Ya bariz belli zaten evrende kaos hakim. Çok öve öve bitiremedikleri insan mükemmeliyetine bir bakalım:
-Bel ve omurga rahatsızlığı (4 ayaktan evrildiğimiz için bu sıkıntılar var)
-Boşaltım ve üreme kanallarının aynı yerde oluşu
-Mikrosefali, SMA, doğuştan boyun aşağı felç, ampute doğma gibi binlerce kusur var. Bunlar da mı mükemmel yaratılış diye sorunca da "ee o da imanını sınamak için imtihan" diyorlar.
Daha böyle birkaç madde sayarım.
Bir annenin çocuğu şans eseri felçli doğduğunu düşün. Çocuğuna ömür boyu bakmak için işini bırakacak, tüm hayatını ona göre idame ettirecek. Çocuğun psikolojisini düşünün, "keşke ben ölsem de annem bana bakmakla uğraşmasa" diye her gün için için ağlayacak belki de depresyona girecek. Bu çocuğun yaşadığı ızdırabı düşünebiliyor musunuz? Gelin bu çocuğa ve annesine anlatın imtihanı şimdi.
Bu gibi "islamcı"lar yüzünden bizim dinimiz de lekeleniyor. Kendi çıkarları için islamı batırıyorlar. Kafası çalışıp da hala bunları görmeyen, bu heriflerin eline düşen gençlere acıyorum.
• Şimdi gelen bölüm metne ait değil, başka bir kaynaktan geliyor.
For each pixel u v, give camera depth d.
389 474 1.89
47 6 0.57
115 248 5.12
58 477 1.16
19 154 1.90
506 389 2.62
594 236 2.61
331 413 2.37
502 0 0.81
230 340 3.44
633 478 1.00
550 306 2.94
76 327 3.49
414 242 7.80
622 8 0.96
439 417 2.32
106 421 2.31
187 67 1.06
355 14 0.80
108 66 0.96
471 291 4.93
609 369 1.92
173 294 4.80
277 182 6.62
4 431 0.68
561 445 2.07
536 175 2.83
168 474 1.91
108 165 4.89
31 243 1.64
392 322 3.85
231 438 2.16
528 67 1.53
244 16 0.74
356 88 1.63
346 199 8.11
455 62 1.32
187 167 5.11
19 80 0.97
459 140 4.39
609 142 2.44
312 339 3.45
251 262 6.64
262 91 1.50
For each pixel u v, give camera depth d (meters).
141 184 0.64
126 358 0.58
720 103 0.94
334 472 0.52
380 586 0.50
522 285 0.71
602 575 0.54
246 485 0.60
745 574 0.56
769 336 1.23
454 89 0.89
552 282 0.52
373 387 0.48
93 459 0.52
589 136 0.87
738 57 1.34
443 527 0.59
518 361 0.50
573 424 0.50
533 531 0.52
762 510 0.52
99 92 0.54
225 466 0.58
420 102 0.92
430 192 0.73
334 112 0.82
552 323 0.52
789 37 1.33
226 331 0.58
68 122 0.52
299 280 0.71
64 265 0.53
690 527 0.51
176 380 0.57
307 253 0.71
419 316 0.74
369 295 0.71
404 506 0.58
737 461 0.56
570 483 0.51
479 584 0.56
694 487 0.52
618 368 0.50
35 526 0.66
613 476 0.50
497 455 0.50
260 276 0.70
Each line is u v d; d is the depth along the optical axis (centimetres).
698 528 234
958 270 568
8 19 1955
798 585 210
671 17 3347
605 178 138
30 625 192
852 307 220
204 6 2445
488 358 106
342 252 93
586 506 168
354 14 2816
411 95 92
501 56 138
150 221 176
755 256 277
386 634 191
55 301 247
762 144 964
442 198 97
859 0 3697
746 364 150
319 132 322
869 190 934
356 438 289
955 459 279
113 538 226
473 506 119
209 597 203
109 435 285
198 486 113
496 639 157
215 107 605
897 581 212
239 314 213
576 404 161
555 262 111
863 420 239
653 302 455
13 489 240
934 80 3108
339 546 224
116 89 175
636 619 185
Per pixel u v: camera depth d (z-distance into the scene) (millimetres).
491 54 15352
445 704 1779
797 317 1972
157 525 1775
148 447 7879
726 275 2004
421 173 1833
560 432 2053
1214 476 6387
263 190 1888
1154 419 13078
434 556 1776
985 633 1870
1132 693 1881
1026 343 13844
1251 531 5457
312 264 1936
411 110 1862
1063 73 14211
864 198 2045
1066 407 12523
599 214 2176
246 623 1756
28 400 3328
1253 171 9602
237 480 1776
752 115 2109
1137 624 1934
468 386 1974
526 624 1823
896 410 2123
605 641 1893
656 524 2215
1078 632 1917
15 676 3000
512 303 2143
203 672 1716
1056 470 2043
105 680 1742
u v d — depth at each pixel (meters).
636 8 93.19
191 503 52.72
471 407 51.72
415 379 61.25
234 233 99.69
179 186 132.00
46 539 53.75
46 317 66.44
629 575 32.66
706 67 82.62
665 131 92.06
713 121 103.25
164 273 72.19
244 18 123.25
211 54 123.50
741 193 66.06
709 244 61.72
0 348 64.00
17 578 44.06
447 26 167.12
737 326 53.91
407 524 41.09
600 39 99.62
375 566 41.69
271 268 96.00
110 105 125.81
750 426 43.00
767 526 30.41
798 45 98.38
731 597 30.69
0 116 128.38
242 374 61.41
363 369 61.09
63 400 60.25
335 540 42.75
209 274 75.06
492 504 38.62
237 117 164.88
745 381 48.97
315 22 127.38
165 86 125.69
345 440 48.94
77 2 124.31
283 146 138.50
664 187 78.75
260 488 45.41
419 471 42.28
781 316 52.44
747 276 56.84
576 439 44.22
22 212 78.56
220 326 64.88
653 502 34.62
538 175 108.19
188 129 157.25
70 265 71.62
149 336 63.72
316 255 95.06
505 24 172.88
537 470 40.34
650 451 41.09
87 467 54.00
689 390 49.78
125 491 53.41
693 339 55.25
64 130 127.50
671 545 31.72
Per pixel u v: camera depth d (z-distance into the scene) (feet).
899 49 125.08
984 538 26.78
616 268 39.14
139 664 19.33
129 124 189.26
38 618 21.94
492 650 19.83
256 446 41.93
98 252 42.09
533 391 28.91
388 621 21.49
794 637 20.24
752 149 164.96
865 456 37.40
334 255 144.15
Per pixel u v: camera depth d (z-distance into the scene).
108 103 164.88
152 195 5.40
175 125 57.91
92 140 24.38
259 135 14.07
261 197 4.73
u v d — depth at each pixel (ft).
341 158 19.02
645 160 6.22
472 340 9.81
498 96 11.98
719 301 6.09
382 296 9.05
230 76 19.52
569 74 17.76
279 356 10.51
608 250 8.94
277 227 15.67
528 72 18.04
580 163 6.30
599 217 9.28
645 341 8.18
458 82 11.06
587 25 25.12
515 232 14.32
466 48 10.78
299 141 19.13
Bahsettiğin kaos aslında var olan fizik yasalarının içinde işleyen bir düzenin parçası. Evrenin en küçük parçacığından galaksilerin devasa döngüsüne kadar her şey belirli yasalarla hareket eder. Bizim kaos olarak gördüğümüz şey çoğu zaman sadece anlayamadığımız bir düzenin karmaşık yüzü. Fizik yasaları rastgelelik barındırıyor gibi görünse de bu rastgelelik dahi belirli olasılıkların sınırları içinde işler. Evrenin enerjisi, kütlesi, zaman akışı, hepsi bir dengeye dayanır. İnsanın oluşum süreci de bu düzenin bir yansımasıdır. Embriyonik gelişim çevresel koşullara, genetik bilgilere ve biyolojik mekanizmalara bağlı olarak ilerler. Her hücrenin görevini bilmesi, milyarlarca gen kombinasyonunun doğru zamanda aktif hale gelmesi tesadüf değil, evrensel bir dengenin sonucu. Gen bozuklukları, hastalıklar, mutasyonlar gibi durumlar da bu düzenin dışına çıkmaz, doğanın kendini yenileme ve çeşitlilik üretme yollarıdır. Uyum sağlayamayan canlıların üreyememesi ya da nesillerinin tükenmesi de bir hata değil, yaşamın sürekliliğini koruyan doğal bir eleme mekanizmasıdır. İnsan ise sadece biyolojik bir varlık değildir. Bilinci, duyguları, vicdanı ve anlam arayışıyla evrenin farkına varan tek varlıktır. Kur’an’da sıkça geçen ölçü ve denge kavramları bu bütünlüğü vurgular.
“Biz her şeyi bir ölçüye göre yarattık” (Kamer 49) ve “O, yarattığı her şeyi güzel yapandır” (Secde 7)
ayetleri, evrendeki her şeyin bir düzen içinde işlediğini açıkça belirtir. Bu ayetler, bilimsel gözlemlerle çelişmez aksine doğadaki yasaların ilahi bir sistemin yansımaları olduğunu hatırlatır. Kur’an’daki düzen vurgusu, evrimin veya doğa yasalarının varlığını reddetmez. Aksine, bu yasaların varlığı Allah’ın kudretini anlamanın bir yoludur. Yaratılış bir anda gerçekleşmiş bir mucize olabileceği gibi, milyarlarca yıl süren bir süreçle de gerçekleşmiş olabilir. Her iki durumda da yaratıcı olan yine Allah’tır. Düzen vardır, yasalar vardır, ve bu yasalar Onun iradesiyle işler. Evrenin işleyişi, yaşamın evrimi ve insanın varoluşu aynı hikâyenin farklı sayfalarıdır. Kaos sandığınız şey, aslında kusursuz bir uyumun dışa vurumudur. Hiçbir olay düzensizliğe işaret etmez her şey bir dengeye hizmet eder. Biz buna ister fizik yasası diyelim ister ilahi düzen, sonuçta her ikisi de aynı hakikatin iki farklı anlatımı.